# [Extract provided]
________

SUMCUBE - Editorial






Author: Hanlin Ren

Tester: Jingbo Shang

Editorialist: Hanlin Ren




math, combinatorics, sqrt-decomposition


Given an undirected simple graph G=(V,E), for a subset S\subseteq V we define f(S) is the number of edges in the induced subgraph of S. Find

\sum_{S\subseteq V}f(S)^k.


The problem actually asks you to enumerate all lists of edges of length k, and suppose these k edges occupy p vertices, the answer is added by 2^{N-p}. We only need to count how many lists occupy p=2\dots 2k vertices when k\le 3, and we do it for every p=2\dots 2k separately. Some sqrt-decomposition tricks may help.


##Subtask 1
We enumerate all subsets S\subseteq V and calculate f(S)^k and add them together.

Time complexity: O(M2^N).

##Subtask 2 and 4
The answer is the number of ways to choose the following things:

  • a subset S of V;
  • a list of edges of length k: (e_1,e_2,\dots,e_k)

such that every endpoint of every e_i is in S. To see this, if you fix S then there are exactly f(S)^k ways to choose the edge list.

________

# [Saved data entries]
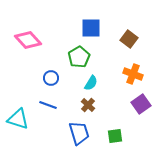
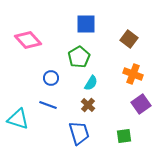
blue square: moved 5 px left, 4 px up
green square: moved 9 px right
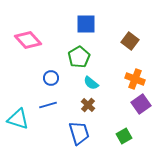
brown square: moved 1 px right, 2 px down
orange cross: moved 2 px right, 5 px down
cyan semicircle: rotated 98 degrees clockwise
blue line: rotated 36 degrees counterclockwise
green square: rotated 21 degrees counterclockwise
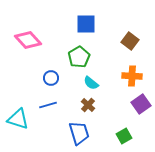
orange cross: moved 3 px left, 3 px up; rotated 18 degrees counterclockwise
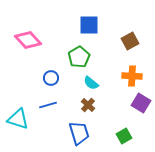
blue square: moved 3 px right, 1 px down
brown square: rotated 24 degrees clockwise
purple square: moved 1 px up; rotated 24 degrees counterclockwise
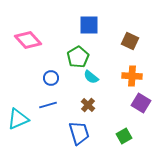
brown square: rotated 36 degrees counterclockwise
green pentagon: moved 1 px left
cyan semicircle: moved 6 px up
cyan triangle: rotated 40 degrees counterclockwise
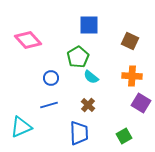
blue line: moved 1 px right
cyan triangle: moved 3 px right, 8 px down
blue trapezoid: rotated 15 degrees clockwise
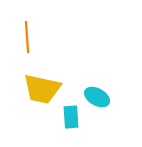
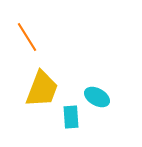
orange line: rotated 28 degrees counterclockwise
yellow trapezoid: rotated 81 degrees counterclockwise
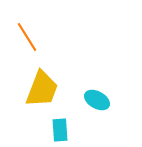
cyan ellipse: moved 3 px down
cyan rectangle: moved 11 px left, 13 px down
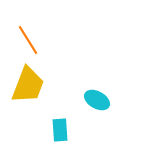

________

# [Exercise objective]
Please reproduce the SUMCUBE editorial above from "Editorialist: Hanlin Ren" up to and including "tricks may help.", word for word.

# [Written response]
Editorialist: Hanlin Ren




math, combinatorics, sqrt-decomposition


Given an undirected simple graph G=(V,E), for a subset S\subseteq V we define f(S) is the number of edges in the induced subgraph of S. Find

\sum_{S\subseteq V}f(S)^k.


The problem actually asks you to enumerate all lists of edges of length k, and suppose these k edges occupy p vertices, the answer is added by 2^{N-p}. We only need to count how many lists occupy p=2\dots 2k vertices when k\le 3, and we do it for every p=2\dots 2k separately. Some sqrt-decomposition tricks may help.